== TESTO ESTRATTO
Colpito mentre era a terra
La parte più drammatica dell'aggressione sarebbe avvenuta proprio quando il pensionato si trovava ormai inerme sul terreno. "Mio padre era rannicchiato a terra e il ragazzo ha continuato a infierire su di lui", racconta la figlia. Calci e colpi si sarebbero concentrati soprattutto sul fianco e sulla schiena dell'uomo, che non avrebbe più avuto la forza di reagire. Una violenza che sarebbe proseguita per diversi minuti, sotto gli occhi di alcuni presenti che hanno immediatamente allertato le forze dell'ordine.
L'intervento dei carabinieri e il taser
Le segnalazioni dei passanti hanno consentito ai carabinieri di raggiungere rapidamente il luogo dell'aggressione. Quando i militari sono arrivati nel parco, però, il giovane si sarebbe mostrato particolarmente agitato e difficile da contenere. Secondo quanto riferito dai familiari della vittima, nemmeno la presenza di più carabinieri sarebbe stata inizialmente sufficiente a fermarlo. La situazione sarebbe stata riportata sotto controllo soltanto grazie all'utilizzo del taser, impiegato per immobilizzare il ragazzo e mettere fine all'aggressione.
====
= COMPITI DA SVOLGERE =
1. Rispondi a queste domande sul testo dell'aggressione al pensionato:
(a) Su quali parti del corpo del pensionato si sarebbero concentrati calci e colpi?
(b) Chi ha allertato le forze dell'ordine?
(c) Che cosa è stato impiegato per immobilizzare il ragazzo?
2. Elenca tutte le persone e i gruppi di persone che compaiono nel testo dell'aggressione al pensionato. Per ciascuno indica tra parentesi gli altri nomi con cui il testo lo chiama.
I record provengono da una fonte diversa.
== DATI GREZZI
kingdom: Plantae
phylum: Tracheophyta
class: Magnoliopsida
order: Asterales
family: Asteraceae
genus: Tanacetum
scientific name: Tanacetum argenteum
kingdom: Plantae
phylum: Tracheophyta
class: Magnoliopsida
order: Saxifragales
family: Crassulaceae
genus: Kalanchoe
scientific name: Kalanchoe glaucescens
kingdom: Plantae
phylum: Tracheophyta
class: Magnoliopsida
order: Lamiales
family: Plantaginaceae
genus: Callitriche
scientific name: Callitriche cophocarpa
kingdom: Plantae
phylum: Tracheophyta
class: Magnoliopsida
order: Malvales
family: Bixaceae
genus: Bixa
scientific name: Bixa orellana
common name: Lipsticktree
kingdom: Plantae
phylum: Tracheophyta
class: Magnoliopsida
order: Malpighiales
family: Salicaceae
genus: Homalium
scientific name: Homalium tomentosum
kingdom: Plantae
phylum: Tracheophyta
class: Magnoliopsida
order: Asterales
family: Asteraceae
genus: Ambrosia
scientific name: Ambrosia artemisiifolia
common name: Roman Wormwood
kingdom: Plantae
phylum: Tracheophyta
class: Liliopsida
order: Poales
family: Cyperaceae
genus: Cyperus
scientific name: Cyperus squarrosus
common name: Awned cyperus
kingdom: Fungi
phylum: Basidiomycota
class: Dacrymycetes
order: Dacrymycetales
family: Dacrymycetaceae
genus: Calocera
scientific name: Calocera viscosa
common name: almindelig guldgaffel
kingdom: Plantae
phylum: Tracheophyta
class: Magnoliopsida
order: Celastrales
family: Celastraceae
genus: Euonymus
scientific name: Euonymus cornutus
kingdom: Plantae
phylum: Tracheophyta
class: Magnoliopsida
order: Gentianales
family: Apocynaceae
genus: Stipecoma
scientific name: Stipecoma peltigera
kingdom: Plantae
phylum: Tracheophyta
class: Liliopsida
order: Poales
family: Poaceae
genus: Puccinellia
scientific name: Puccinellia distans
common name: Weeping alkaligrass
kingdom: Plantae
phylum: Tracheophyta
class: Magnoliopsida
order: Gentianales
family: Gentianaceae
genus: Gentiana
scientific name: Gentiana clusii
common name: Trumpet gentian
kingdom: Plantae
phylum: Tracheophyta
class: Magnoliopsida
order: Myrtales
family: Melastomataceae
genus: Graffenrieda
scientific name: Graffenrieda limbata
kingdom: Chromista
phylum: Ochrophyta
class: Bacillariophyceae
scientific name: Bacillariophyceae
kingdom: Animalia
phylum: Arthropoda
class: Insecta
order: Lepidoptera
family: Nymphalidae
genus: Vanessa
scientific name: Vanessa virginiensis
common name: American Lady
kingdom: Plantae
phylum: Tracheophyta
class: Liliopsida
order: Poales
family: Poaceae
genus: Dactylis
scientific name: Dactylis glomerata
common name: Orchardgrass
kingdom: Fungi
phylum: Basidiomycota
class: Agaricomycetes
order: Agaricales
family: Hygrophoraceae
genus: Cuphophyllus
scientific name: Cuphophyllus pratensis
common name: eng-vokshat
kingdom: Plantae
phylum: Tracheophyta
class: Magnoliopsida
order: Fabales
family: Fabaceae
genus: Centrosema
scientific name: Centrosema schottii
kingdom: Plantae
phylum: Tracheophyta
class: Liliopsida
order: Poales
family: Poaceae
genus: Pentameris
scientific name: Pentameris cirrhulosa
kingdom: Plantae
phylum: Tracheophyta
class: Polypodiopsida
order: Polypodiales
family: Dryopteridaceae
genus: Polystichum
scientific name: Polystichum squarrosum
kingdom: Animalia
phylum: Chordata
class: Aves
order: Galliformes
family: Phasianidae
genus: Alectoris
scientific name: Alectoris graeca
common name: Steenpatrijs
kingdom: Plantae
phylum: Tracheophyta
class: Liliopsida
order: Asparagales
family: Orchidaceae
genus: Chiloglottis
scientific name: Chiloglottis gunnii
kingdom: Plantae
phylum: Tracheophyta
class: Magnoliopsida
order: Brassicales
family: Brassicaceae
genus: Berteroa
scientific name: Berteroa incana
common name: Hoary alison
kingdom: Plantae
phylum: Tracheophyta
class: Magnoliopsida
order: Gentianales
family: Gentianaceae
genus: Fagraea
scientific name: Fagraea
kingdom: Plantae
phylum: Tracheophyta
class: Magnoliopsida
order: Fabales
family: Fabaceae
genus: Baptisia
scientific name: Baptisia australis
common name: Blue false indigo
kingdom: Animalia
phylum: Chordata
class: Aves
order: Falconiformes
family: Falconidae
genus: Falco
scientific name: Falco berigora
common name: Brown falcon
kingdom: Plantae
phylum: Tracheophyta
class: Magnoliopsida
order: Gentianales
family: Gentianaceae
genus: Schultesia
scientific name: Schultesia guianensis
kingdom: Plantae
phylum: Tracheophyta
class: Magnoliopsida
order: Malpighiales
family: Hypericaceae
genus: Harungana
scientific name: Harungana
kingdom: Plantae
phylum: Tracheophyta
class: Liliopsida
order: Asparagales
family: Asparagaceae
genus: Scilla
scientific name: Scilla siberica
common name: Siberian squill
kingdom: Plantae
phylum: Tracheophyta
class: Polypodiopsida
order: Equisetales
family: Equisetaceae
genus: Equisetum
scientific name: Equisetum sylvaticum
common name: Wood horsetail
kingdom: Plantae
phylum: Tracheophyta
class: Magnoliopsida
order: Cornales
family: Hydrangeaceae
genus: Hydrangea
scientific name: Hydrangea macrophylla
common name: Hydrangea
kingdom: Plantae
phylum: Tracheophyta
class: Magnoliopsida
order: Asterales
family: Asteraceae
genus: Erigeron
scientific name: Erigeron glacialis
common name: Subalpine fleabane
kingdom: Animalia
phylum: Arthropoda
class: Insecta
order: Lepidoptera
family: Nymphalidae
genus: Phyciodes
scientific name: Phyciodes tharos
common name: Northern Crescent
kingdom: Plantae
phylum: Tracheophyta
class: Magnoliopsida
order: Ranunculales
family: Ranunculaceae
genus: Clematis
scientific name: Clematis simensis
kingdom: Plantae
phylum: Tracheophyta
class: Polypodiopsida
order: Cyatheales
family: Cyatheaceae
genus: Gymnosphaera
====
= COMPITI SVOLTI =
1.
(a) Sul fianco e sulla schiena.
(b) Alcuni presenti, cioè i passanti.
(c) Il taser.

2.
- il pensionato (mio padre, l'uomo, la vittima)
- il ragazzo (il giovane)
- la figlia
- alcuni presenti (i passanti)
- i carabinieri (le forze dell'ordine, i militari)
- i familiari della vittima